Pourquoi certains trous noirs projettent-ils de puissants jets de matière alors que d’autres restent silencieux ? Une étude publiée dans Nature Astronomy propose un seuil commun : les jets apparaîtraient lorsque le taux d’accrétion du trou noir retombe autour de 2 % d’une limite physique de référence, dite limite d’Eddington. Cette conclusion repose sur le suivi radio de vingt événements de rupture par effet de marée, au cours desquels une étoile est déchiquetée par un trou noir.

Observer la transition plutôt que l’instant initial

Les astronomes Adelle Goodwin et Andrew Mummery ont étudié ces événements sur une longue durée. Lorsqu’une étoile est détruite, une partie de sa matière forme un disque extrêmement lumineux autour du trou noir. Les émissions radio associées aux jets ne commencent pas forcément au pic de luminosité : elles peuvent apparaître des centaines, voire des milliers de jours plus tard, lorsque l’alimentation diminue.

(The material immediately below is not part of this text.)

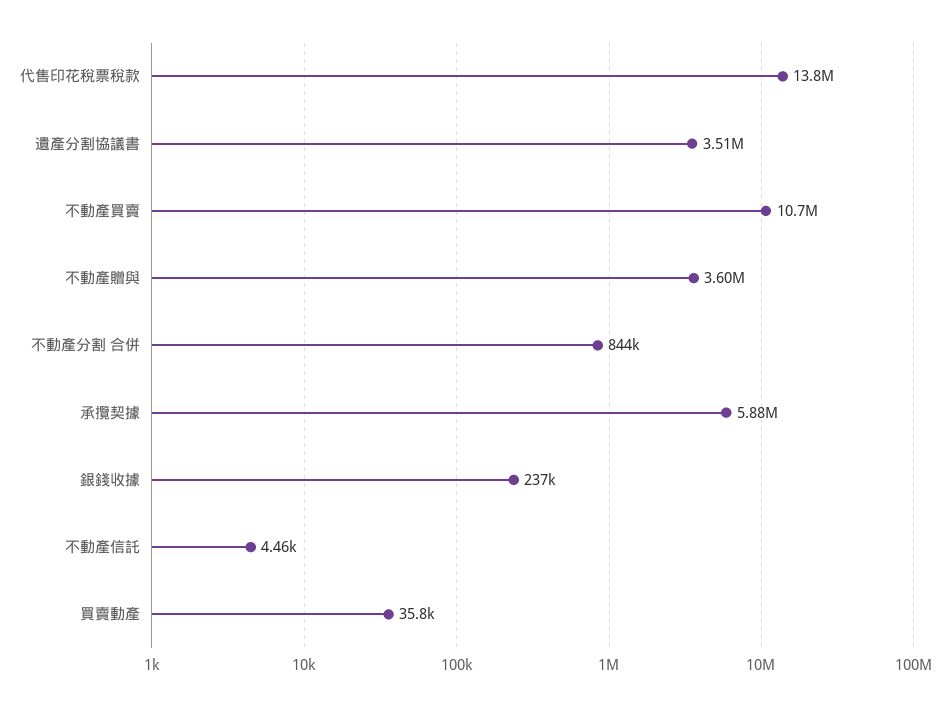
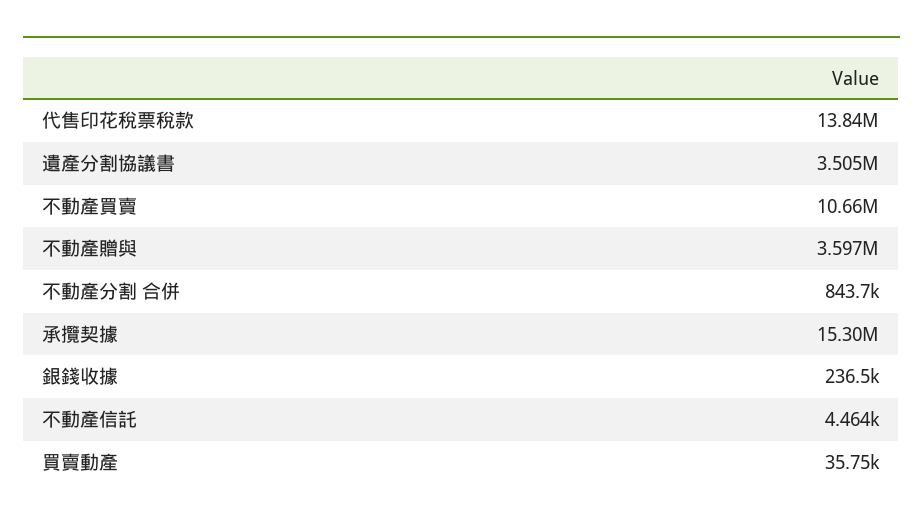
承攬契據: 5880000 -> 15300000

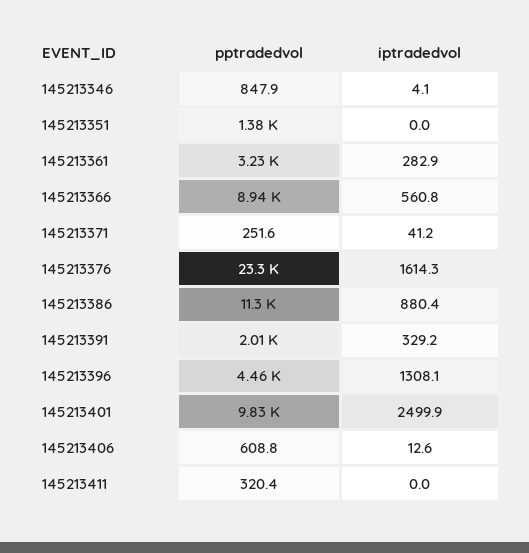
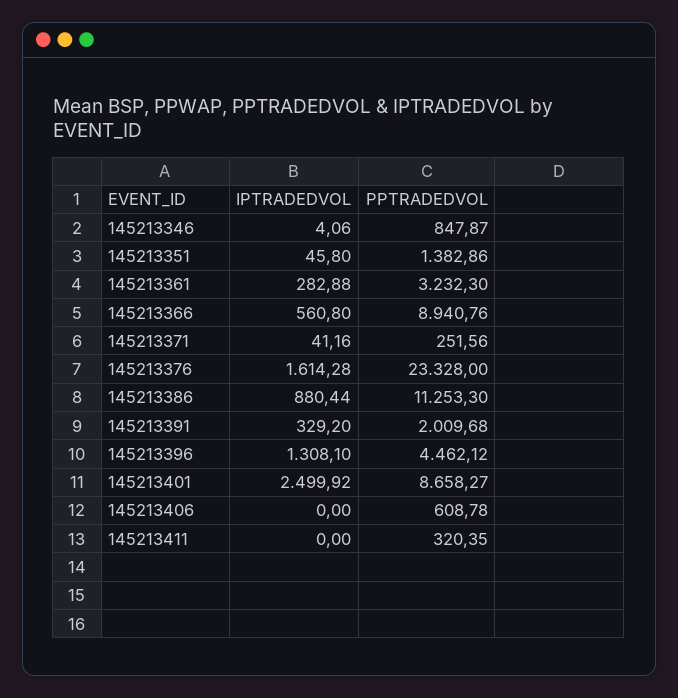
iptradedvol, 145213351: 0 -> 45.8
pptradedvol, 145213401: 9830 -> 8658.27
iptradedvol, 145213406: 12.6 -> 0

D’après le compte rendu du Guardian, les vingt systèmes étudiés convergent vers un changement de régime voisin du même seuil relatif. Cette régularité rapproche les trous noirs supermassifs de comportements déjà observés dans des systèmes plus petits. Elle suggère que la physique du disque et du champ magnétique pourrait obéir à une règle d’échelle commune.

Une règle prometteuse, pas encore une loi définitive

Le résultat apporte un cadre testable : en suivant la baisse de luminosité d’un nouvel événement de rupture, les astronomes pourraient prévoir la période où un jet radio devient probable. Il reste toutefois à vérifier cette relation sur davantage de trous noirs, avec d’autres masses, environnements et géométries d’observation.

L’étude mesure une corrélation entre le niveau d’accrétion estimé et l’apparition du jet ; elle ne permet pas de filmer directement le mécanisme à proximité de l’horizon. Les modèles devront encore expliquer comment le disque et le champ magnétique convertissent cette transition en faisceaux collimatés. Le seuil proposé est donc une piste robuste issue d’un échantillon cohérent, mais sa portée universelle devra être éprouvée par de nouvelles observations.